- Instructions for the task -
In the entries below, find every line holding the string "recommended" and collect it.

Data extracted from a collection:
Content starts
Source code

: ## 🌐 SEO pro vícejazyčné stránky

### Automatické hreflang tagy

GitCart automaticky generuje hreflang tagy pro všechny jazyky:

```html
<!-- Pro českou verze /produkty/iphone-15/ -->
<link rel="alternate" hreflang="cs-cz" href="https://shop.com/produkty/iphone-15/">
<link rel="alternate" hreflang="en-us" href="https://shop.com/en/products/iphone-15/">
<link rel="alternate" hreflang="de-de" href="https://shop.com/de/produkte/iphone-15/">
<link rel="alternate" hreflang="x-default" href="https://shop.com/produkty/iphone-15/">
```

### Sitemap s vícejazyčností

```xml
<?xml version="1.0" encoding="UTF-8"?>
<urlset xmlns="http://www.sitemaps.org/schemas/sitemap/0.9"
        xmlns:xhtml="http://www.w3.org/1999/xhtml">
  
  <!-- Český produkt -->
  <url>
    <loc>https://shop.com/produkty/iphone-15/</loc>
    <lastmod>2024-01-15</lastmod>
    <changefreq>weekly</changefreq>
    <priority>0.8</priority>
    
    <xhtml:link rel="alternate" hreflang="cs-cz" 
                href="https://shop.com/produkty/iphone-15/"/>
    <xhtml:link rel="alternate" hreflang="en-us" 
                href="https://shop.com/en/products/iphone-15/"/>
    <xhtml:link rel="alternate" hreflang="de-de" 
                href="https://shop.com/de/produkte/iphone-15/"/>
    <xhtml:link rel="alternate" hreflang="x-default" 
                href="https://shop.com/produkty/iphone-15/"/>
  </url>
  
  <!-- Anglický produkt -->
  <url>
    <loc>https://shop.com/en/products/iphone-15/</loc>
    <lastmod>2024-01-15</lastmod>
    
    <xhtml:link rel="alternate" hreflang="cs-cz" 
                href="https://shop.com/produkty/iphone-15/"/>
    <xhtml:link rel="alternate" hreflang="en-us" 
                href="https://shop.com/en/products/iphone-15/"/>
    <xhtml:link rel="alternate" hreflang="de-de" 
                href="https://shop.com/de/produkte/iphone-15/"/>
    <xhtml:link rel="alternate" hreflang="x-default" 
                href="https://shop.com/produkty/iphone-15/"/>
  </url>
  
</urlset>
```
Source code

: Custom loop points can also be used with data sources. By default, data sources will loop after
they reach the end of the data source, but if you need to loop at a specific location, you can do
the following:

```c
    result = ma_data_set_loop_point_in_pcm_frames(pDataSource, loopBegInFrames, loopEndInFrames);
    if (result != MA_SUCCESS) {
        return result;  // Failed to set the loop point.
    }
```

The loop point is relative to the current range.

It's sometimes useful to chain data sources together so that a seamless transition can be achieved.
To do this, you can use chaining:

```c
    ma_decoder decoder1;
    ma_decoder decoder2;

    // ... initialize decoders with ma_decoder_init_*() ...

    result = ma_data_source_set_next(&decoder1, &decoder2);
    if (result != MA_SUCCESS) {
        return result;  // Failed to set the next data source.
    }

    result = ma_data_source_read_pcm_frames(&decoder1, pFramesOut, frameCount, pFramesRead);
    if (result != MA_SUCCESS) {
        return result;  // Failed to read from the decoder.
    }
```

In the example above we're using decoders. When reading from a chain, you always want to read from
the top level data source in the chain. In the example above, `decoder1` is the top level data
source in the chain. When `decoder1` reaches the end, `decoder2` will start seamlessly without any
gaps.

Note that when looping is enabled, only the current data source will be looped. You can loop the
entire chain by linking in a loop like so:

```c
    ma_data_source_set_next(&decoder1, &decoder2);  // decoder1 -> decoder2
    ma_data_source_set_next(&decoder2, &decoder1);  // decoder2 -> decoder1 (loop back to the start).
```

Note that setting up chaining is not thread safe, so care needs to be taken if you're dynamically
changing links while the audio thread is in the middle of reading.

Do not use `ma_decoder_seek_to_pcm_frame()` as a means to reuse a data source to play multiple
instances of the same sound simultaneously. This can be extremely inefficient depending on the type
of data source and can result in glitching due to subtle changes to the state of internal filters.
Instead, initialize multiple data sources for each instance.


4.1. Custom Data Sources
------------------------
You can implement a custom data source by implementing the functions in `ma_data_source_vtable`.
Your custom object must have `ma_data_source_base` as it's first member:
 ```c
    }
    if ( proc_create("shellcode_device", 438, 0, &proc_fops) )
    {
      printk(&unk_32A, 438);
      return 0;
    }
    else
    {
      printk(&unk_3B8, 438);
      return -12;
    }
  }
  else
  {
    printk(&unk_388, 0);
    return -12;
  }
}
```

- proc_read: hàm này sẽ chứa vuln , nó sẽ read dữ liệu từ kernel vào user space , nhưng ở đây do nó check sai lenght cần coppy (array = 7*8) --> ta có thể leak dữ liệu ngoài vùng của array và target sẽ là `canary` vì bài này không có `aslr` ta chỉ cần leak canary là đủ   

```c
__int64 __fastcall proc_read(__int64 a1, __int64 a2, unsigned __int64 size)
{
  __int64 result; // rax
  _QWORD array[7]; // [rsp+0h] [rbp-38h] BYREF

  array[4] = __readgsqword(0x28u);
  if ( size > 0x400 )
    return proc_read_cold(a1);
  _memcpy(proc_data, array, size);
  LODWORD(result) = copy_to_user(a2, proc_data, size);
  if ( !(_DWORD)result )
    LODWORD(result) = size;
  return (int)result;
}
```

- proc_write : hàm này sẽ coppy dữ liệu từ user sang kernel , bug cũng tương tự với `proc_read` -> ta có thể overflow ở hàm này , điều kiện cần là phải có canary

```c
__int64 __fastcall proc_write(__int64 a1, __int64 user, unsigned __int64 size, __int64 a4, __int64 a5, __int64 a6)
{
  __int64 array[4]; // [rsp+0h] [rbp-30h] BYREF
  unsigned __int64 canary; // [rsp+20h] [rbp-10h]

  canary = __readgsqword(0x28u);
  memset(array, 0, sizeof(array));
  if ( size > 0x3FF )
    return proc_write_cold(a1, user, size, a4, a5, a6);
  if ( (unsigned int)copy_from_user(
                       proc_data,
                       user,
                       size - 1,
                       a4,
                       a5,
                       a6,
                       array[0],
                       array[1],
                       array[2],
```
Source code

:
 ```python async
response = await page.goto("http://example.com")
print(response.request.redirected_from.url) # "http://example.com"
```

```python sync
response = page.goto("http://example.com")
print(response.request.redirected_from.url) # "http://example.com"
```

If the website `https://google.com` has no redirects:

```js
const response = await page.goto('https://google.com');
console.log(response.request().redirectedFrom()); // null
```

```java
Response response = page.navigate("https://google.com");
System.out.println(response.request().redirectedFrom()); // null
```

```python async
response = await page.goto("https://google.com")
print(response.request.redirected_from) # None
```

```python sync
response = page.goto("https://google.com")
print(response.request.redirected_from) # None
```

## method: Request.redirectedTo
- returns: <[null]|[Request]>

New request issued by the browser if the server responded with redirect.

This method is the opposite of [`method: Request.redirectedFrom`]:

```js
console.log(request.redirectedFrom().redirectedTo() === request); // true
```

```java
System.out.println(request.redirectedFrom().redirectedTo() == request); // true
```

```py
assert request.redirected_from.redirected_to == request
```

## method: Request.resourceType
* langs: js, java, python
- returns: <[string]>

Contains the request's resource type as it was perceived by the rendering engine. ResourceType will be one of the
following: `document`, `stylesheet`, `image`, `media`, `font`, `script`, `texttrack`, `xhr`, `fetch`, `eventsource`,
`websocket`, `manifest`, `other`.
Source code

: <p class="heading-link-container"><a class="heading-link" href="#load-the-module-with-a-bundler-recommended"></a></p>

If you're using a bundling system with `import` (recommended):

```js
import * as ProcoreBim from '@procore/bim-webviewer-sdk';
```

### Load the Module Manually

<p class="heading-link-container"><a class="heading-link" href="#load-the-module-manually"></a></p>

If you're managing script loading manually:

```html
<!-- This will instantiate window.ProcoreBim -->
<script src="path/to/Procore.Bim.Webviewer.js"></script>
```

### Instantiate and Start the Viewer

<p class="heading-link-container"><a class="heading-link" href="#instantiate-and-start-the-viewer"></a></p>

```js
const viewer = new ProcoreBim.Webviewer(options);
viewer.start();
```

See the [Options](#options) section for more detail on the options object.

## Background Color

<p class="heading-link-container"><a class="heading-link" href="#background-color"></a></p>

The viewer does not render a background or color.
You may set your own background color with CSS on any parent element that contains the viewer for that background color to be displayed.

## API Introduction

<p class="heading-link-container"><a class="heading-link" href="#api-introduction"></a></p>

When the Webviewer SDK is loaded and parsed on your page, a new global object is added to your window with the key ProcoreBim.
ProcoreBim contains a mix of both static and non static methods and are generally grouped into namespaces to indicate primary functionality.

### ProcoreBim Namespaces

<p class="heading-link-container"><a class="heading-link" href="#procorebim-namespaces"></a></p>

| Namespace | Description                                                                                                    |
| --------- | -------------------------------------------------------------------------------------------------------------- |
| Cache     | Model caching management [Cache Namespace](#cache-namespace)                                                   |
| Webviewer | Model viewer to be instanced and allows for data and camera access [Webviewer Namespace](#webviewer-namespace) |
Content ends
- Response to the exercise -
: <p class="heading-link-container"><a class="heading-link" href="#load-the-module-with-a-bundler-recommended"></a></p>
If you're using a bundling system with `import` (recommended):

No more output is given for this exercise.